Quoted passage:

Recruiters lack the ability to actively edit the code or navigate through different code files seamlessly. Simple tasks such as pointing out errors, saving code for later review, brainstorming designs, and optimizing code quality become cumbersome, relying on manual instructions for candidates to scroll up or down.
As a result, the demand for a collaborative code editor and whiteboard becomes not just beneficial but critical in addressing these challenges efficiently.
Cracking the Code: Research and Concluded Solutions
What if two users press two different letters on the same line at the exact same time?
This conflict is a major problem that all collaborative and distributed softwares have to address. Therefore, when the user makes a change to the document that change needs to be synchronised with other users as well and if the user has to wait for this synchronisation for every letter they type this will make the application very slow. So in order to get a near real-time collaborative editing experience every client maintains a local replica of the document and the main issue now is just to maintain consistency with other clients local replica.
Consider the following example - In an empty line, Alice inserts letter ‘A’ at index 0 and Bob inserts letter ‘B’ at index 0 at the exact same time. Now how should we combine these changes together? Should we prefer Alice’s changes over Bob’s or vice-versa?
Well there is no logical answer and quite frankly it doesn’t matter, what actually matters is that at the end of combining these operations it should “Converge to an identical state” i.e both Alice and Bob should get the same text as soon as possible and if they are not satisfied they will re-edit just like in git you would have merge conflicts and you would have to merge manually but here we can automate this merging using various concurrency control and consistency models.

Provided data:
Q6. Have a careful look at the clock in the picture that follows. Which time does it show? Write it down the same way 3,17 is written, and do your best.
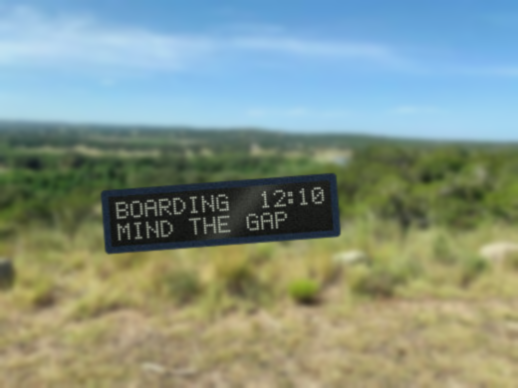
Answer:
12,10
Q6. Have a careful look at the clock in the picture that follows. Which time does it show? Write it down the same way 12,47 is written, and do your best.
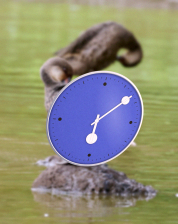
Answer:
6,08
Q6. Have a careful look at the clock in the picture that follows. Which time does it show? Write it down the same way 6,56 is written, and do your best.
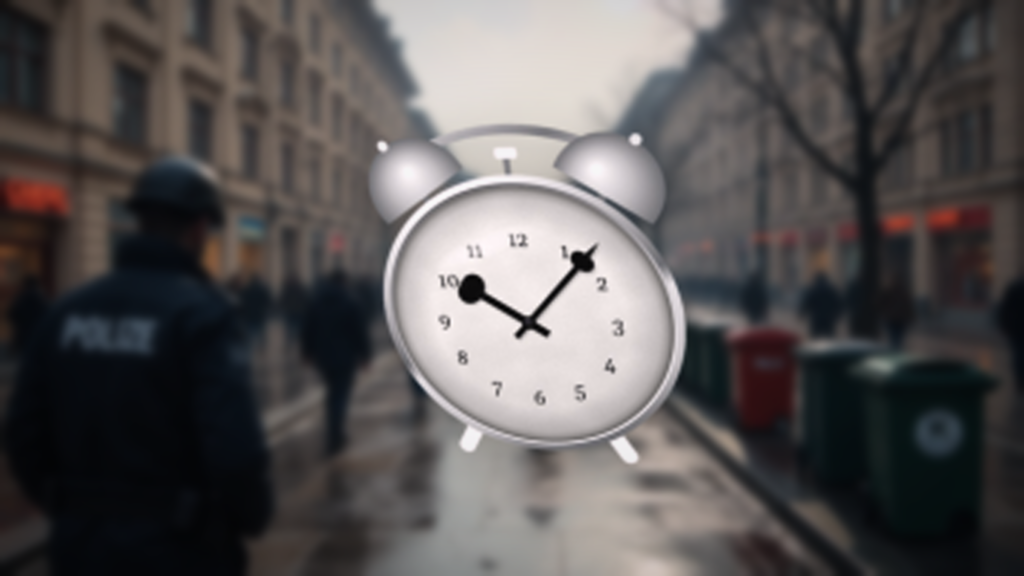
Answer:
10,07
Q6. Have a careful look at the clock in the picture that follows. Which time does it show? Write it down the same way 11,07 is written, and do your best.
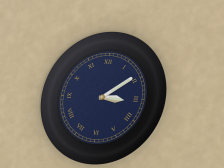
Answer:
3,09
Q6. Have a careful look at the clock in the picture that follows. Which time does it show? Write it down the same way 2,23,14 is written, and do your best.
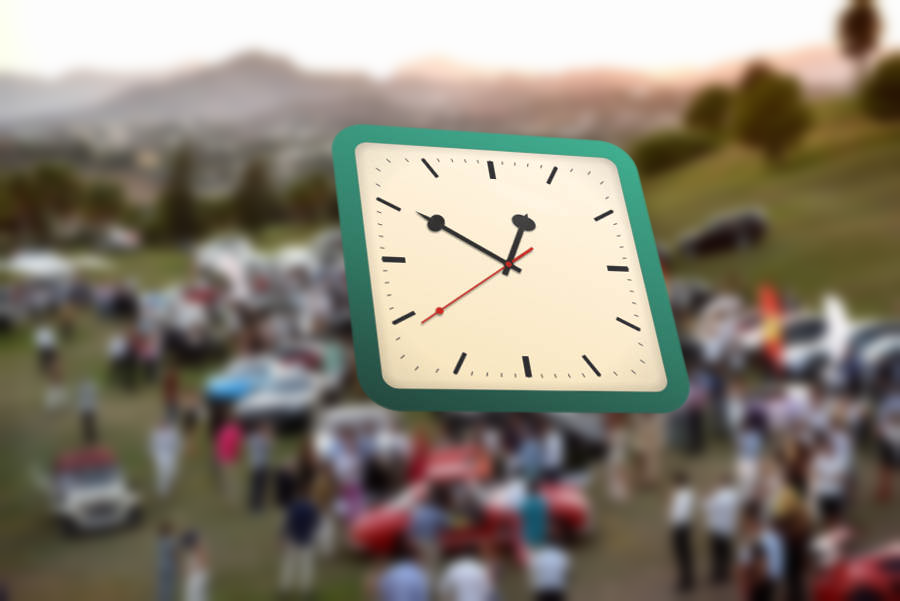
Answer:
12,50,39
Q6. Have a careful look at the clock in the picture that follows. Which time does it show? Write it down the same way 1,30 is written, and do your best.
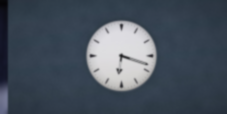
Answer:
6,18
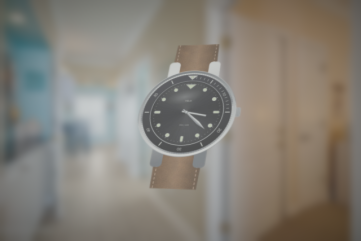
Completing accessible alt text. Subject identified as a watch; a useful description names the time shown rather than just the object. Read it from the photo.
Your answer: 3:22
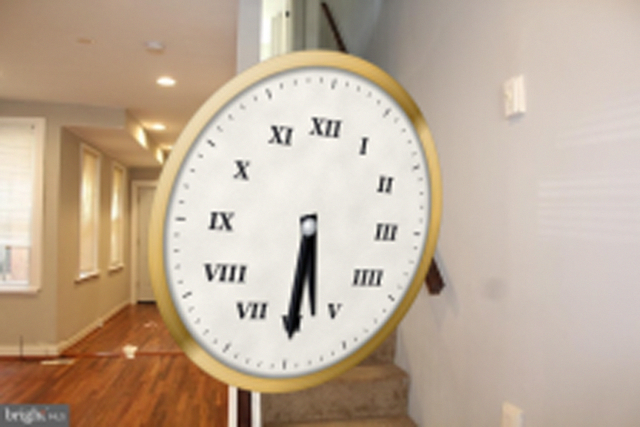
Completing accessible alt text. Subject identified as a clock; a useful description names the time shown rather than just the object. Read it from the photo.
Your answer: 5:30
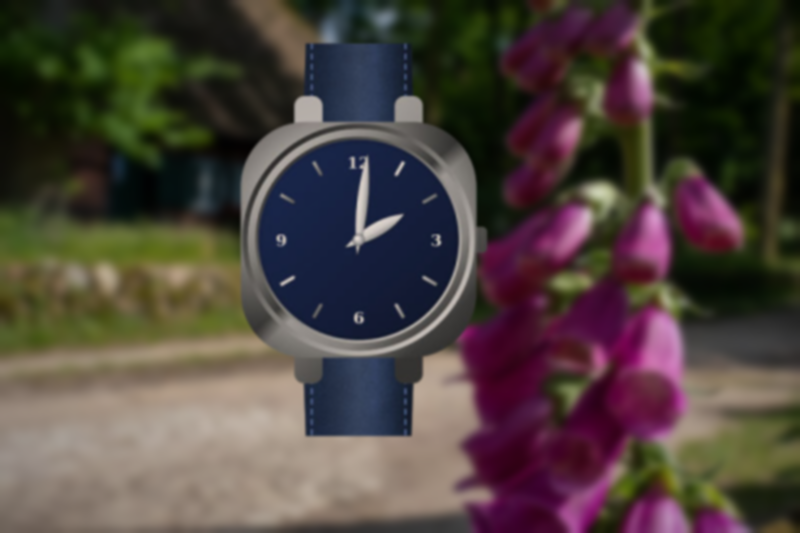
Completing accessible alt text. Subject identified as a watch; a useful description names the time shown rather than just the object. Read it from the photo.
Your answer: 2:01
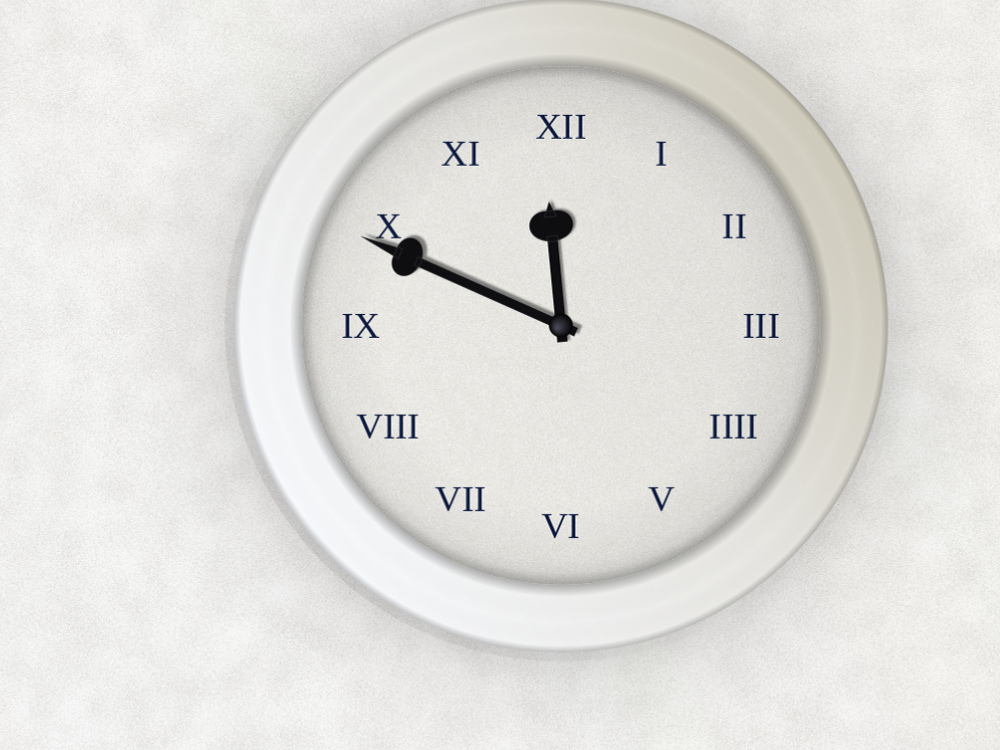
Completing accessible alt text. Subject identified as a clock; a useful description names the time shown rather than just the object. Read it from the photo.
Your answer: 11:49
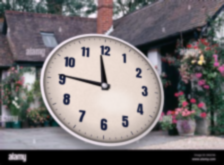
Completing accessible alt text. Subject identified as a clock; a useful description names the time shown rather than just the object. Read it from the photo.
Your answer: 11:46
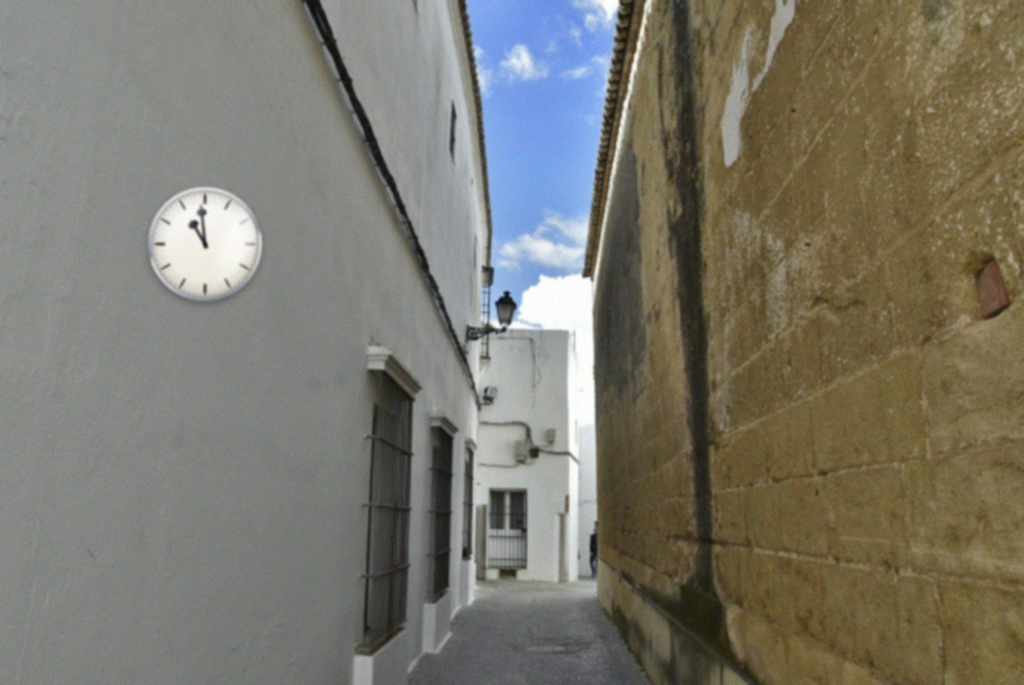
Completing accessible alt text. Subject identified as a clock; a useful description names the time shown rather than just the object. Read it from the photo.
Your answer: 10:59
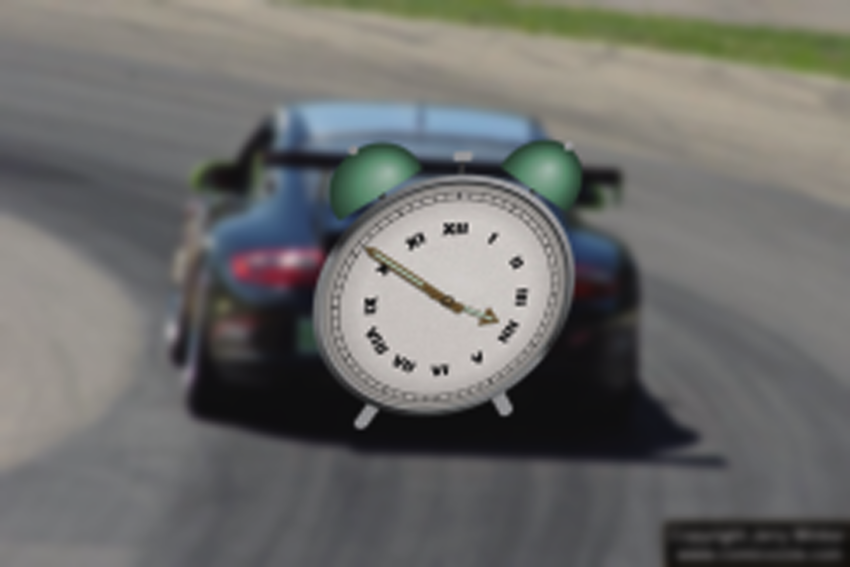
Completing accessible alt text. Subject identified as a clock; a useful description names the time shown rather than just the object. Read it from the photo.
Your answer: 3:51
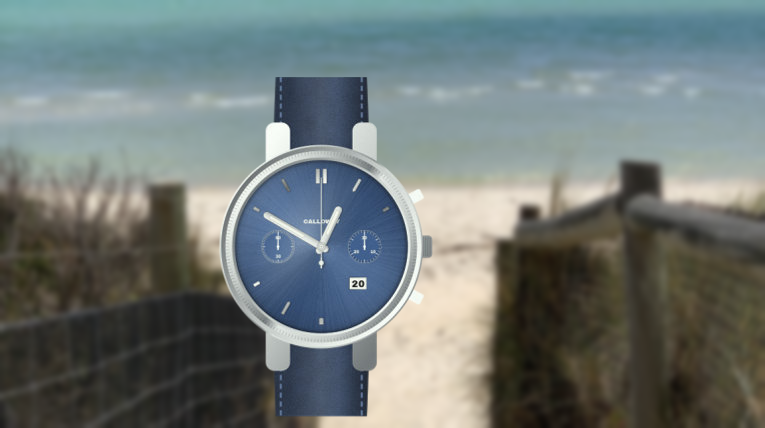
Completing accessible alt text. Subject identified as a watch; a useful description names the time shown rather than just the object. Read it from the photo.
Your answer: 12:50
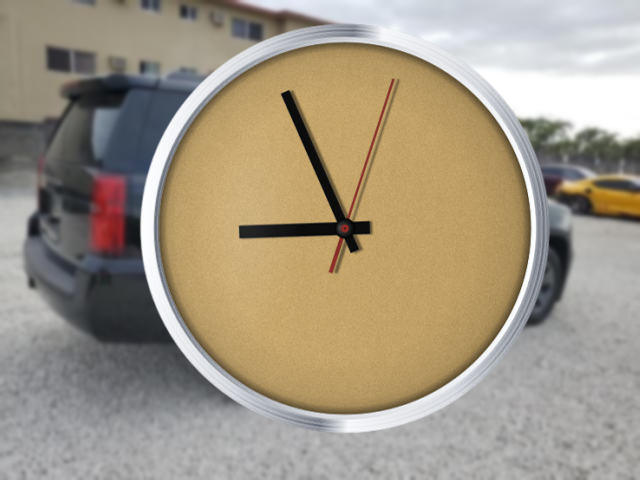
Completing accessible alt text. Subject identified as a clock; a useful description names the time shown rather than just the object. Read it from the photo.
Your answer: 8:56:03
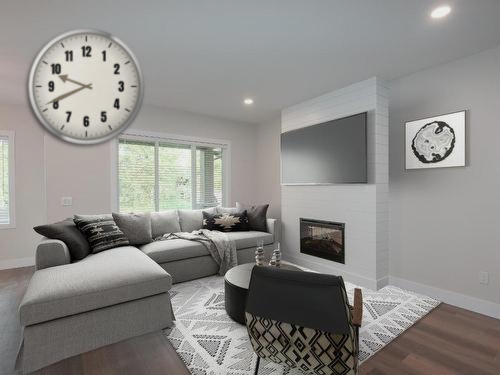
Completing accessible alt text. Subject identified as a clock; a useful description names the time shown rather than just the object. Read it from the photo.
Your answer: 9:41
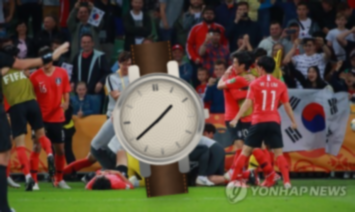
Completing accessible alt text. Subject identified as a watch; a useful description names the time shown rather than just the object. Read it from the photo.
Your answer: 1:39
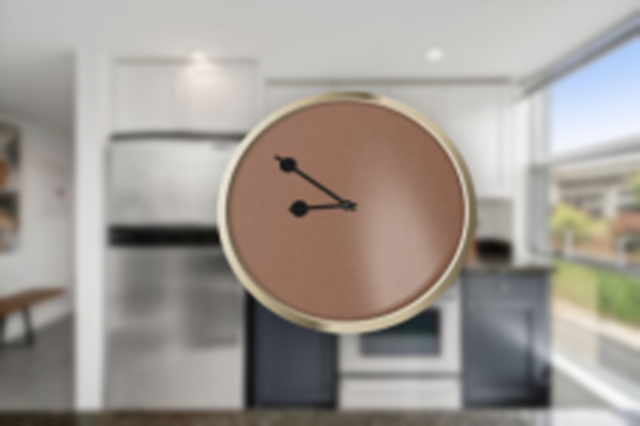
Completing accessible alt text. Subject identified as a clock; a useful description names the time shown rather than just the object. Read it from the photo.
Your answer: 8:51
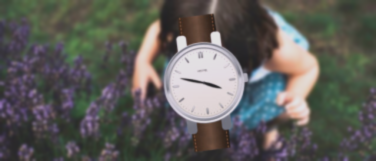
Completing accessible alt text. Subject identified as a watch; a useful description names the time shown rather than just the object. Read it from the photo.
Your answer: 3:48
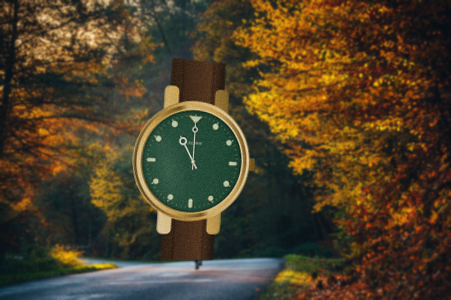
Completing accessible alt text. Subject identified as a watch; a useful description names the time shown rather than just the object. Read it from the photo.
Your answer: 11:00
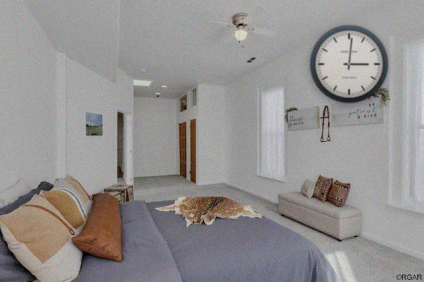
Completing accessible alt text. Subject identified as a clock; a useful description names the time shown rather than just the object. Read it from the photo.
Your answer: 3:01
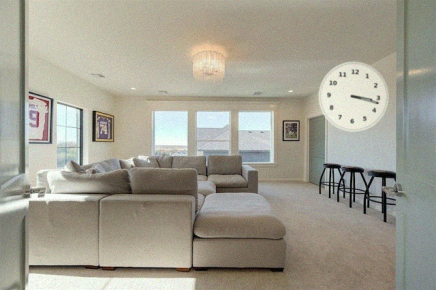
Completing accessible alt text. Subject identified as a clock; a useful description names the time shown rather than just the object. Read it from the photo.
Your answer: 3:17
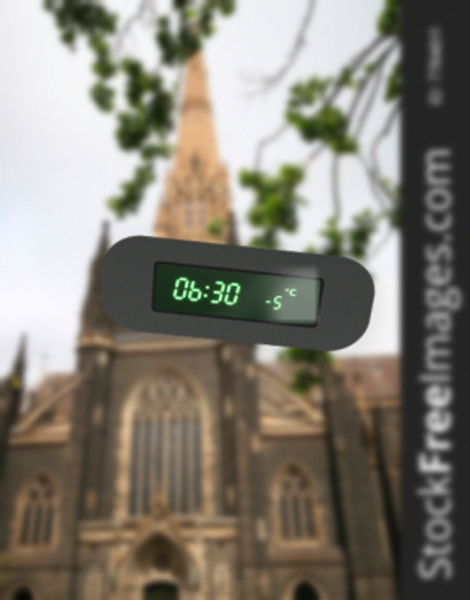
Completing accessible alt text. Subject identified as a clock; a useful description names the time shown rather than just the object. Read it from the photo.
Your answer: 6:30
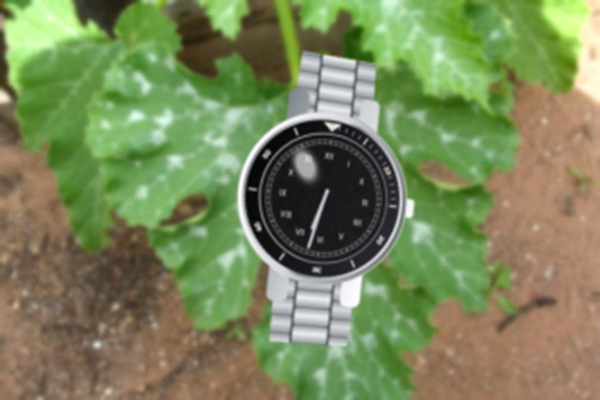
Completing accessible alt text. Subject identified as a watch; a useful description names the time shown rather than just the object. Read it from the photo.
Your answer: 6:32
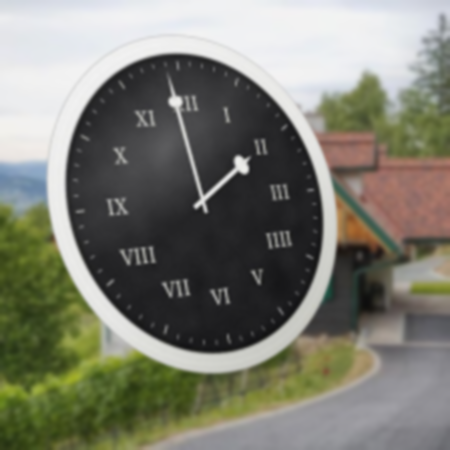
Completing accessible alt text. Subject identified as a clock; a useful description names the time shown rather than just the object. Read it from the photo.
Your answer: 1:59
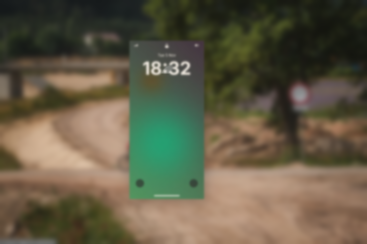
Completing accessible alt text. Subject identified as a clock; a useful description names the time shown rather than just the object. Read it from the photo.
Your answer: 18:32
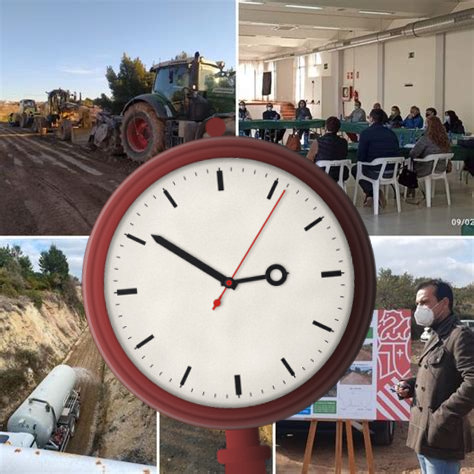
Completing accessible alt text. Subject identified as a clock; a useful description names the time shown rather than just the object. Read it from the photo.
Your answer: 2:51:06
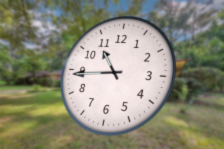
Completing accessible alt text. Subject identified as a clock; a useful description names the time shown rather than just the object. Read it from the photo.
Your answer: 10:44
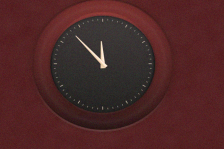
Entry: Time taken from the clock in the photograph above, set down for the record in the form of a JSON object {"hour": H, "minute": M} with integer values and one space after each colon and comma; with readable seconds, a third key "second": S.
{"hour": 11, "minute": 53}
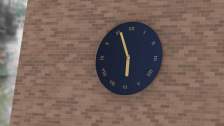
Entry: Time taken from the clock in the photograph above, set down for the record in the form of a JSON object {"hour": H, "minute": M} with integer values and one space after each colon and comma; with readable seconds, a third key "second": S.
{"hour": 5, "minute": 56}
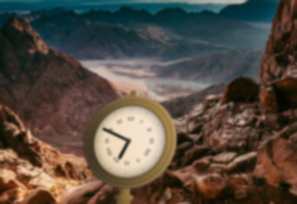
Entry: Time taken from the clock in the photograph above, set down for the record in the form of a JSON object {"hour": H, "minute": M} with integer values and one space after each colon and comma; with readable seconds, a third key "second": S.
{"hour": 6, "minute": 49}
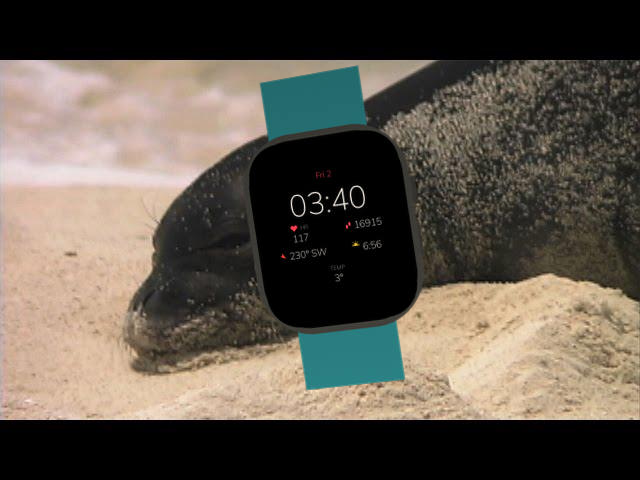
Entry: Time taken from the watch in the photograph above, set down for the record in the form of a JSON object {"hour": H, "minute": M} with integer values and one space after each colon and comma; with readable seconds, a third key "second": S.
{"hour": 3, "minute": 40}
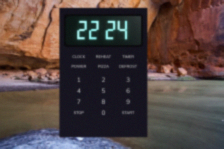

Your objective: Reproduce the full passage above on collaborative code editing word for word, from its first sentence to its last.

Exercise output:
Recruiters lack the ability to actively edit the code or navigate through different code files seamlessly. Simple tasks such as pointing out errors, saving code for later review, brainstorming designs, and optimizing code quality become cumbersome, relying on manual instructions for candidates to scroll up or down.
As a result, the demand for a collaborative code editor and whiteboard becomes not just beneficial but critical in addressing these challenges efficiently.
Cracking the Code: Research and Concluded Solutions
What if two users press two different letters on the same line at the exact same time?
This conflict is a major problem that all collaborative and distributed softwares have to address. Therefore, when the user makes a change to the document that change needs to be synchronised with other users as well and if the user has to wait for this synchronisation for every letter they type this will make the application very slow. So in order to get a near real-time collaborative editing experience every client maintains a local replica of the document and the main issue now is just to maintain consistency with other clients local replica.
Consider the following example - In an empty line, Alice inserts letter ‘A’ at index 0 and Bob inserts letter ‘B’ at index 0 at the exact same time. Now how should we combine these changes together? Should we prefer Alice’s changes over Bob’s or vice-versa?
Well there is no logical answer and quite frankly it doesn’t matter, what actually matters is that at the end of combining these operations it should “Converge to an identical state” i.e both Alice and Bob should get the same text as soon as possible and if they are not satisfied they will re-edit just like in git you would have merge conflicts and you would have to merge manually but here we can automate this merging using various concurrency control and consistency models.